Vatikan
Papst fordert Holocaust-Leugner Williamson zum Widerruf auf

Nach deutlicher Kritik hat der Vatikan den Holocaust-Leugner Richard Williamson aufgefordert, sich "eindeutig und öffentlich" von seinen Äußerungen zu distanzieren. Der britische Bischof hatte erklärt, es gebe Beweismaterial, dass kein einziger Mensch während des Dritten Reichs vergast worden sei.

HB ROM. Mit der Aufforderung an Williamson hat Papst Benedikt XVI. schließlich doch dem internationalen Druck nachgegeben, in der Gemeinschaft der Katholischen Kirche keine Holocaust-Leugner zu dulden. Das war so nicht zu erwarten, denn in den vergangenen Tagen hatte der Vatikan die Wiederaufnahme von Richard Williamson in die Kriche verteidigt und jede Kritik abgewehrt. Noch am Morgen auf seiner wöchentlichen Generalaudienz hatte der Papst über die Auseinandersetzung kein Wort verloren.

Die CDU/CSU-Bundestagsfraktion begrüßte den Schritt des Vatikan. Die Beauftragte der CDU/CSU- Bundestagsfraktion für Kirchen und Religionsgemeinschaften, Ingrid Fischbach, sagte: „Die Erklärung des vatikanischen Staatssekretariats lässt keine Zweifel daran, dass für Holocaust-Leugner und Antisemiten kein Platz in der katholischen Kirche ist.“ Der Solidaritätsbekundung an die Juden durch den Papst sei nun eine eindeutige Ergänzung hinzugefügt worden. „Der Wunsch der katholischen Kirche nach der konstruktiven Fortsetzung des Dialogs mit dem Judentum ist damit klar belegt worden.“

Zuvor hatte Bundeskanzlerin Angela Merkel eine Klarstellung Roms verlangt. Der Zentralrat der Juden in Deutschland forderte eine unmissverständliche Kurskorrektur des Vatikan. SPD-Chef Franz Müntefering forderte Rom auf, die Teil-Rehabilitierung von Williamson rückgängig zu machen. Zugleich bahnte sich ein Streit zwischen der Politik und der katholischen Kirche in Deutschland an.
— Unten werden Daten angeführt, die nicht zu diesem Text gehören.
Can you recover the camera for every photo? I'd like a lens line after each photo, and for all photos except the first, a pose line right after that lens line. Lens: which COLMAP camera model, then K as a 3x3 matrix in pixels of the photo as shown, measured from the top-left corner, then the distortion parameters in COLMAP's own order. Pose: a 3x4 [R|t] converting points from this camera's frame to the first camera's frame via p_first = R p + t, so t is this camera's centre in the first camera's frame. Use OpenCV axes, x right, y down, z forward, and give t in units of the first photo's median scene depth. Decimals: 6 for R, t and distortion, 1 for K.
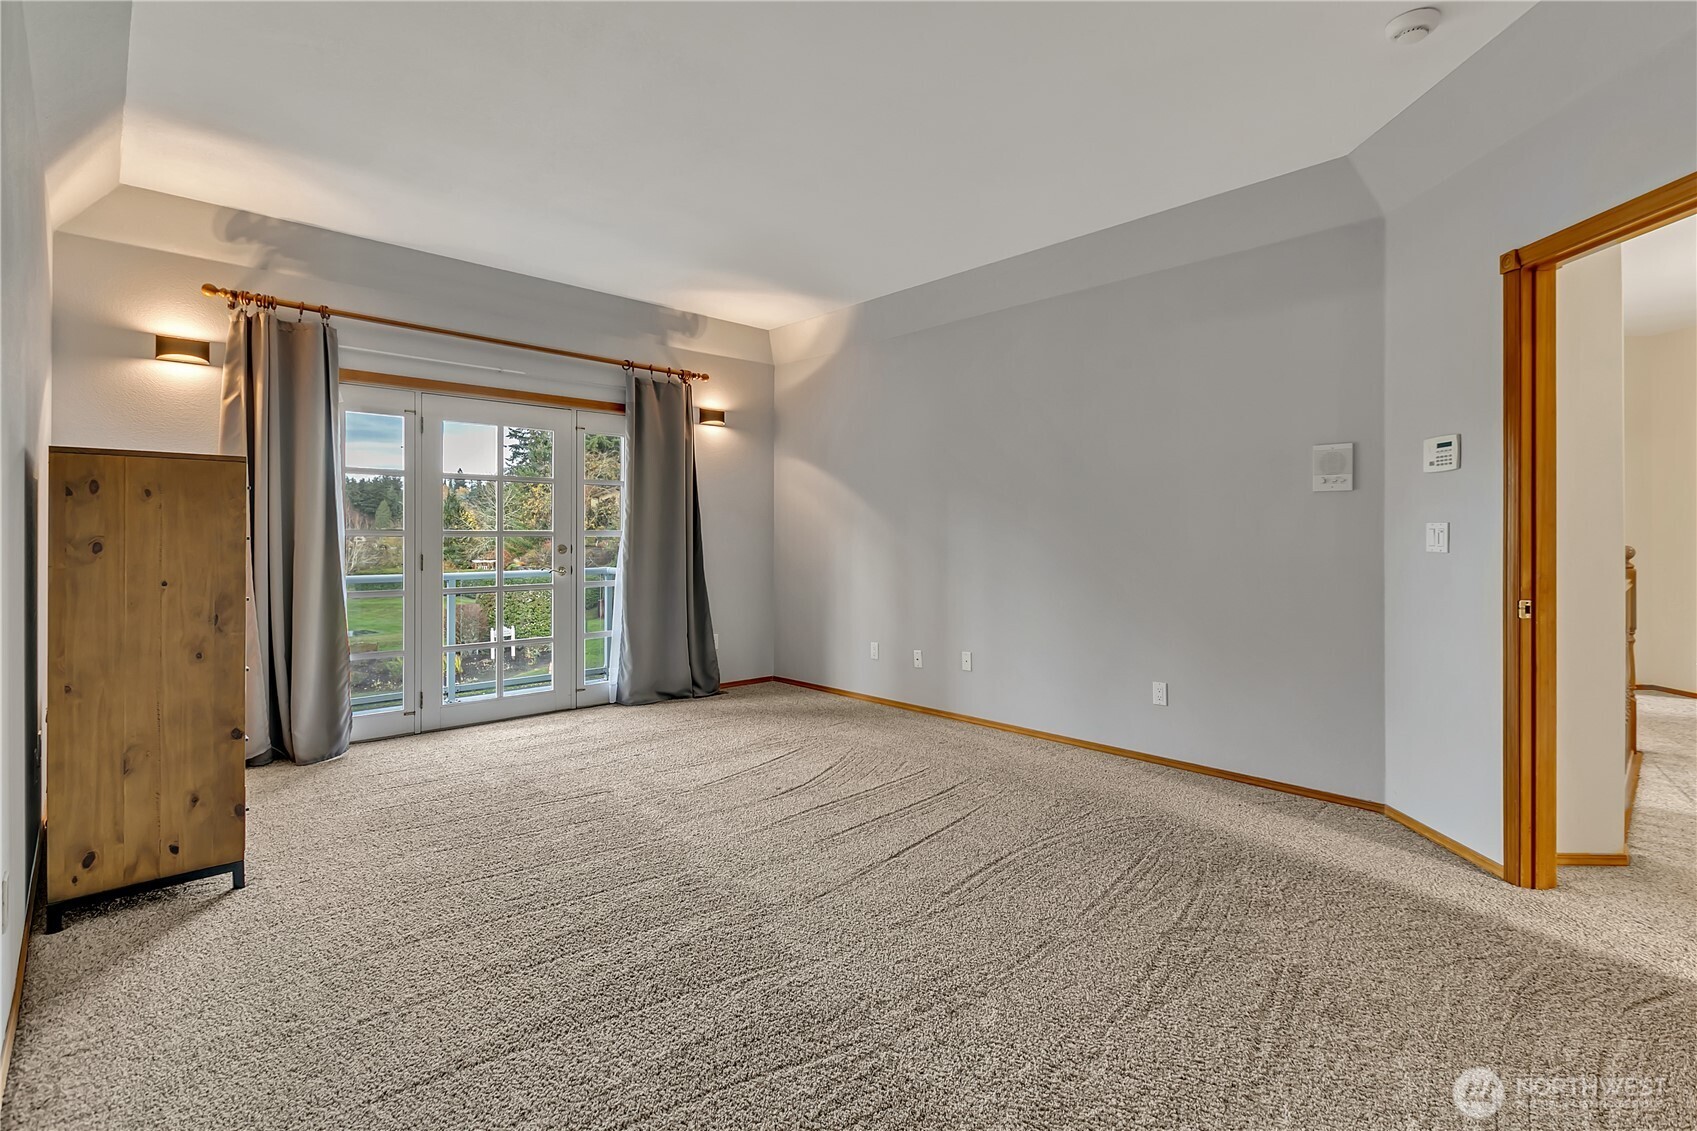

Bereits gestern Abend hatte Vatikansprecher Federico Lombardi erklärt, die Verurteilung jeder Holocaust-Leugnung durch den Papst hätte "klarer nicht sein können". Lombardi hatte darauf verwiesen, dass Benedikt unter anderem auch am Mittwoch der Vorwoche seine "volle Solidarität" mit den Juden bekräftigt und sich von einer Leugnung der Judenvernichtung distanziert habe. Im Übrigen habe der deutsche Pontifex klar erklärt, dass die Zurücknahme der Exkommunikation Williamsons nicht bedeute, dass damit die Holocaust- Leugnung legitimiert werde. Merkel hatte zuvor gefordert: "Es geht darum, dass vonseiten des Papstes und des Vatikans sehr eindeutig klargestellt wird, dass es hier keine Leugnung geben kann."